Atom probe tomography (APT) may be considered the new kid on the block (although it has a strong historical pedigree). It can provide three-dimensional, quantitative information about the distribution of atoms (of any mass) at atomic resolution within needle-shaped samples [Reference Miller8]. It has played an important role in the battery work discussed in the paper by Wang et al. in this issue. One of the challenges of APT is the preparation of the sharp needle sample such that the analyst can obtain the desired information from an appropriate region of a bulk sample. Focused ion beam (FIB) milling is now used to produce needle samples of the appropriate dimensions from almost any material of interest [Reference Thompson9]. Traditionally, APT analysis was relegated mainly to electrically conductive systems; however FIB sample preparation and the introduction of lasers and local electrode geometries of modern atom probes have opened up application to many other areas of materials science [Reference Marquis10].
Advances in understanding of these methods mean that the information in Table 1 is subject to continuous improvement. Developments associated with LEIS, SIMS, and MEIS have been noted above. Important advances in XPS related to higher-than-normal pressures [Reference Salmeron and Schlögl11] and capabilities enabled by high-energy X rays [Reference Taguchi12] are not included in Table 1. In addition to the SIMS advances already mentioned, the new ability to examine liquid surfaces and the solid/liquid interface provides new ways to examine biological systems [Reference Hua13] and solid/liquid systems such as batteries [Reference Zhu14] (as described in the article by Wang et al. in this issue). While these surface analysis methods continually improve over time, it is often their complementary nature and integration with information obtained from other methods that is important in solving problems. More detailed information about each method can be obtained from a variety of sources [Reference Baer15–Reference Miller and Forbes19].
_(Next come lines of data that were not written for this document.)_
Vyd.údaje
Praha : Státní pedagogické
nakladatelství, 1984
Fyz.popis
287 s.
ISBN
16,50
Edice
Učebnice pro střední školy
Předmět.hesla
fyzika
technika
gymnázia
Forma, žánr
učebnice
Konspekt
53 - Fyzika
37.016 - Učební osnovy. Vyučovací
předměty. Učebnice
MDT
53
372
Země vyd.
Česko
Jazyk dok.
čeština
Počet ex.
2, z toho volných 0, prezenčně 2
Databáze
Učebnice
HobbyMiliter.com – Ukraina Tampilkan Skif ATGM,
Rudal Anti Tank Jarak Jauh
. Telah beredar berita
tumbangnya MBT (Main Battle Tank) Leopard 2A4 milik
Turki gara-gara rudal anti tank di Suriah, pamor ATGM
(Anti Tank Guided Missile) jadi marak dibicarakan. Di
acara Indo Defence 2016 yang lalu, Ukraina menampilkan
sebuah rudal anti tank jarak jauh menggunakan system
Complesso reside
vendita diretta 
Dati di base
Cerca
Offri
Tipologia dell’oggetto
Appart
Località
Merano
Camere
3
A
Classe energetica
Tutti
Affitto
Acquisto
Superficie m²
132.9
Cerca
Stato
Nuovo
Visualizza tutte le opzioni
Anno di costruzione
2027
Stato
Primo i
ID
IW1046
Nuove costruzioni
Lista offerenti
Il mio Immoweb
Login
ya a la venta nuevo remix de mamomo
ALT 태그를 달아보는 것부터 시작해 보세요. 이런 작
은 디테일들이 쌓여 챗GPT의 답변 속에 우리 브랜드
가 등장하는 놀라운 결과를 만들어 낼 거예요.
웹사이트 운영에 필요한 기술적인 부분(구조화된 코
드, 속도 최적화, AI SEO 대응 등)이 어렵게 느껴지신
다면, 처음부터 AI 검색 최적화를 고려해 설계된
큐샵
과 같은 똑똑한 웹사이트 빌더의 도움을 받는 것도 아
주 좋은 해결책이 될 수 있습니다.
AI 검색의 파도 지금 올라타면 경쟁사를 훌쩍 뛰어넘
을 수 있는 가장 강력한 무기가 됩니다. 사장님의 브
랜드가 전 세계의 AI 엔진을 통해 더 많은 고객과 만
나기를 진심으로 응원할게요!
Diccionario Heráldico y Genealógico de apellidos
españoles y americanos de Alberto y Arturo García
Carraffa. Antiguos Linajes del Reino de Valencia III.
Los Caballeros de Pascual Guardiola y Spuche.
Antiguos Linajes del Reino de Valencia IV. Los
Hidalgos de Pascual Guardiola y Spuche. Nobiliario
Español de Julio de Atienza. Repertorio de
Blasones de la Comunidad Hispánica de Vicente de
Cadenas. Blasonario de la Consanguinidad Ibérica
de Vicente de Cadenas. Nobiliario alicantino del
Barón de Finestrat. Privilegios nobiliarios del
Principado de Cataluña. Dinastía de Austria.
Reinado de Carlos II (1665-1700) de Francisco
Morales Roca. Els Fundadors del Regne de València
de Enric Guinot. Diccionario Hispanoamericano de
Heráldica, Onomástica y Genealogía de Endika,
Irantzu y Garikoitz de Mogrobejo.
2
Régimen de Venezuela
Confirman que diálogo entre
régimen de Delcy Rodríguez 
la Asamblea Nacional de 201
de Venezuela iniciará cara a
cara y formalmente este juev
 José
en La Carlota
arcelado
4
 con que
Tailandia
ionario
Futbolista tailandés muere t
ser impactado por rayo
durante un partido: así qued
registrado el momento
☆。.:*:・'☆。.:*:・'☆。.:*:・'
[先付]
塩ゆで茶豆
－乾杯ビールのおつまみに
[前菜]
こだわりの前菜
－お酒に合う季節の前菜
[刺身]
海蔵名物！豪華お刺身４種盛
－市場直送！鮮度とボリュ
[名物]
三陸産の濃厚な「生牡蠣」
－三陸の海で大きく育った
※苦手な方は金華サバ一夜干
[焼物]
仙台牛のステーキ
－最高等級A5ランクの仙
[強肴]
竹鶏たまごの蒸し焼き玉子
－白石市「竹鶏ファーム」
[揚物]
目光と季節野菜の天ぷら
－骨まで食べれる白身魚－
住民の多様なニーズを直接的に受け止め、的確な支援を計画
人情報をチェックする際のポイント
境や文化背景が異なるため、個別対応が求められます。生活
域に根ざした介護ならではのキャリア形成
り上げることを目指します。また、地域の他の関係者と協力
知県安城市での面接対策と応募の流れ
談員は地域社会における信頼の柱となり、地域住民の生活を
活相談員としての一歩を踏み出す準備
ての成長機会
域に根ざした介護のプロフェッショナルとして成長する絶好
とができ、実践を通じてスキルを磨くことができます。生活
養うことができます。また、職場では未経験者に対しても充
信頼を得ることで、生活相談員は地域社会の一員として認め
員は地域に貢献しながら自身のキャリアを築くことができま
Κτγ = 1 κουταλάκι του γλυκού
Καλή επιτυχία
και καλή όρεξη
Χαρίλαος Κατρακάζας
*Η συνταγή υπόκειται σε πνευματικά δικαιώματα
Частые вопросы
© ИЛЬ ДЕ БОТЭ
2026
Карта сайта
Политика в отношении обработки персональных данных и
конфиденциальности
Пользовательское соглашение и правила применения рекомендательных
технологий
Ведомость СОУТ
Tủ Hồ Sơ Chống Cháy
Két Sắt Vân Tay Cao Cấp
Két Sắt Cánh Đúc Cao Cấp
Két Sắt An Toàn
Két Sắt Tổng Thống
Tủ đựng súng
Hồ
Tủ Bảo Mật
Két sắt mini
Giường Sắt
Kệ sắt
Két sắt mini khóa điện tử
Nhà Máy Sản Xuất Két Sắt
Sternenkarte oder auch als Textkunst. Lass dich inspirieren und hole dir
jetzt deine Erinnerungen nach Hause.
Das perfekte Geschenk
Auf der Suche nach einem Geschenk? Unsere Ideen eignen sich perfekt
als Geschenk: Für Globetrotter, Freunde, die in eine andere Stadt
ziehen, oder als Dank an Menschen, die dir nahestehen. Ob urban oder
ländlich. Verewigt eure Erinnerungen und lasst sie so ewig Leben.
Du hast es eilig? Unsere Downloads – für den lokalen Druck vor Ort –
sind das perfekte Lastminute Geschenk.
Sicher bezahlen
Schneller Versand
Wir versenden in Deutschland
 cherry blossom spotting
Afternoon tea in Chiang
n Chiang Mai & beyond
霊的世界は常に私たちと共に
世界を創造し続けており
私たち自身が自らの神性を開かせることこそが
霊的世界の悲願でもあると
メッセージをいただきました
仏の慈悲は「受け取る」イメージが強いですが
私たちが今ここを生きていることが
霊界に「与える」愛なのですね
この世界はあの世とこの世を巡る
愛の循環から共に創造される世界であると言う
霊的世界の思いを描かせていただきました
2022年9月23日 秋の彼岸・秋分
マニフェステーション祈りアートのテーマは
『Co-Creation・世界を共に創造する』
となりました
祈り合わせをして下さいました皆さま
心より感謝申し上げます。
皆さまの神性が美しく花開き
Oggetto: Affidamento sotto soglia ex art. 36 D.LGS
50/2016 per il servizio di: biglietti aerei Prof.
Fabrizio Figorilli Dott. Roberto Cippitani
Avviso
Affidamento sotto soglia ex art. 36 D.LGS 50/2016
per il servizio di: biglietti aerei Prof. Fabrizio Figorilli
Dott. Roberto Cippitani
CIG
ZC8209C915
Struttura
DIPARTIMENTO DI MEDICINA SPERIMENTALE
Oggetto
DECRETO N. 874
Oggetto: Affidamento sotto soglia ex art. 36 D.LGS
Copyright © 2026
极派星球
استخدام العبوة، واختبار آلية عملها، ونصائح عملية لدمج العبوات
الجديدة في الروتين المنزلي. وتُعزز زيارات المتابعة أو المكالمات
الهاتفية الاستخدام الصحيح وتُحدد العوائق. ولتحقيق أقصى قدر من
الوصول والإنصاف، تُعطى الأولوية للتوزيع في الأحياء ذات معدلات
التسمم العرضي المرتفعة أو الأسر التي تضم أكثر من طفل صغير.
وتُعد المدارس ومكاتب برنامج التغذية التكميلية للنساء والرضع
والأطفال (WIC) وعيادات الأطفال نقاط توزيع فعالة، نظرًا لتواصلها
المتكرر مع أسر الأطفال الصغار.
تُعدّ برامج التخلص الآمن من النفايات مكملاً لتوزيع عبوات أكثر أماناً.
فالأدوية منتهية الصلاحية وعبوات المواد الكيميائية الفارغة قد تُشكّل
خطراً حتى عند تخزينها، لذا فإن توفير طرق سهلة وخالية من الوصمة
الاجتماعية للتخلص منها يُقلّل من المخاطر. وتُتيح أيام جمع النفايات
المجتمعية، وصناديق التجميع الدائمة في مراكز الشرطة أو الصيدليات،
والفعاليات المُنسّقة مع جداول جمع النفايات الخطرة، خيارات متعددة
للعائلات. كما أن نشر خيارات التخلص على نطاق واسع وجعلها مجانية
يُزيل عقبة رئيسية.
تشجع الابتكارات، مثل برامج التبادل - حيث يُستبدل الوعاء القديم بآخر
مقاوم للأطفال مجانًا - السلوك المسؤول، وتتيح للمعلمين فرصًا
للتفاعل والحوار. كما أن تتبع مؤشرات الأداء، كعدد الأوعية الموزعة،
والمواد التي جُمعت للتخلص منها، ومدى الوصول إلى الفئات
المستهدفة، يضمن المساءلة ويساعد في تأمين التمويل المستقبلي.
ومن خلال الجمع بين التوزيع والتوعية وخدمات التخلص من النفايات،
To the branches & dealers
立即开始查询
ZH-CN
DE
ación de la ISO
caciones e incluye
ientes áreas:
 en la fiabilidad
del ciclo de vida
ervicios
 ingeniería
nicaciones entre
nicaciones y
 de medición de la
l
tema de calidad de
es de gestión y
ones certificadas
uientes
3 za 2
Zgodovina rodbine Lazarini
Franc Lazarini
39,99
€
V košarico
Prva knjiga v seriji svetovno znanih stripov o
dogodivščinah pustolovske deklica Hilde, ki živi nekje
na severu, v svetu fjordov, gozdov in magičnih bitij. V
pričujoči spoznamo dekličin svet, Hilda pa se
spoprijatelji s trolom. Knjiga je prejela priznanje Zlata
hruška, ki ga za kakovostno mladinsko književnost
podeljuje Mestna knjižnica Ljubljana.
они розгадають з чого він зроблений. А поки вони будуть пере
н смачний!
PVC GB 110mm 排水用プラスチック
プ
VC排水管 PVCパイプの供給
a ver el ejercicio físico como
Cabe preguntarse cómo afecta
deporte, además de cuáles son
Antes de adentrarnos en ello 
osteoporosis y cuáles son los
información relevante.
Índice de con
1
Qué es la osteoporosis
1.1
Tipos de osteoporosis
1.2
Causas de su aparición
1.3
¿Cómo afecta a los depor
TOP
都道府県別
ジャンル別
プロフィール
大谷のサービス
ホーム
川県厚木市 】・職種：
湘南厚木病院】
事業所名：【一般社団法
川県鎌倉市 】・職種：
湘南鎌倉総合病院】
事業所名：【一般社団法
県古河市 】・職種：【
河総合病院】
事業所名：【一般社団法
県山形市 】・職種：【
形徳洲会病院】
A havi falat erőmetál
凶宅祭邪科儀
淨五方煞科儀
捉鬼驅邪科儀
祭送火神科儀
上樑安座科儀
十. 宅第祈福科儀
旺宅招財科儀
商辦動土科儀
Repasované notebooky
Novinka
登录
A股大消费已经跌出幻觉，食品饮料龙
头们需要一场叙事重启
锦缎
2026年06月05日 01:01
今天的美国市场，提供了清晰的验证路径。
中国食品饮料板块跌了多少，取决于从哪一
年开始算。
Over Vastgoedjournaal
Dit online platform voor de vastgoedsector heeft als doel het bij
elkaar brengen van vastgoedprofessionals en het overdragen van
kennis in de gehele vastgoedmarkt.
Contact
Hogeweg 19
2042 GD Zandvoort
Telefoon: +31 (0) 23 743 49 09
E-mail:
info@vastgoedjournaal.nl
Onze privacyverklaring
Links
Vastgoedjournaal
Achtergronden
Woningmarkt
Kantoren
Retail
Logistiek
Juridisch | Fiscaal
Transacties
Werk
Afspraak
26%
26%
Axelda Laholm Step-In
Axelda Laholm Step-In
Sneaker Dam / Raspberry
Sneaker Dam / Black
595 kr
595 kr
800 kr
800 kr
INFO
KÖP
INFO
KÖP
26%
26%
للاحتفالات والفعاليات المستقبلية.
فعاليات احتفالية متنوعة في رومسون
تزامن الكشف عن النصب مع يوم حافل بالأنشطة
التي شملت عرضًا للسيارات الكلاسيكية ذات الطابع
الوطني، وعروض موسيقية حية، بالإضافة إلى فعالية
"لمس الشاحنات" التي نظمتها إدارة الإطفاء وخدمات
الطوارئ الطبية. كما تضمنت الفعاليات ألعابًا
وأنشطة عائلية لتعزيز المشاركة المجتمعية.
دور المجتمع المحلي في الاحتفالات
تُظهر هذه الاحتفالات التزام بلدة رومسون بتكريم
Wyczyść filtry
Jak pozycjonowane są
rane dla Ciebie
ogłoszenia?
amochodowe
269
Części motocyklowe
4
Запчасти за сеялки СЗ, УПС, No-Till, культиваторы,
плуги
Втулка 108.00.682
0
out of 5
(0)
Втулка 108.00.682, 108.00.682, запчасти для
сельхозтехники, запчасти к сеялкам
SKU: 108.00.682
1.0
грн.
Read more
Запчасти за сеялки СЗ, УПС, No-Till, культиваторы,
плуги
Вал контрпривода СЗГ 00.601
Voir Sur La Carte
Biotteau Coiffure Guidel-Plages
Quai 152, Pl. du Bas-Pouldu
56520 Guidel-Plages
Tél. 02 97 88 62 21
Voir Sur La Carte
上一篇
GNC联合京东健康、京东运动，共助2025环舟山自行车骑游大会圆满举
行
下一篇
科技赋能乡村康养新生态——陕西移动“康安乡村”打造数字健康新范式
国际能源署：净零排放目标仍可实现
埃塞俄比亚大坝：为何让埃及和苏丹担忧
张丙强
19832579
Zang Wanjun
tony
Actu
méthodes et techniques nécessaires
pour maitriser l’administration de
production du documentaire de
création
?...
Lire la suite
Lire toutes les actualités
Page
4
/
Improvements in terminology also help our understanding of surface analysis. Terms have been carefully defined by ISO Committee 201 Surface Chemical Analysis (including information depth and depth resolution as used in Table 1 are now available at no charge through a variety of websites that can be found in ref [Reference Powell20].) Concepts underlying terminology can have important implications. For example, although the effective attenuation length of electrons (λ) in XPS is typically 1 to 3 nm, the depth from which 95% of the signal arises is ≈3λ or up to ≈10 nm [Reference Briggs21]. Thus the information depth is larger than λ, although λ has been often been identified as the sampling depth.
I want to thank each of the authors who contributed to the articles in this issue. These brief summaries demonstrate the advanced uses of surface analysis and usually in combination with microscopy and other methods to address problems of importance to all of us.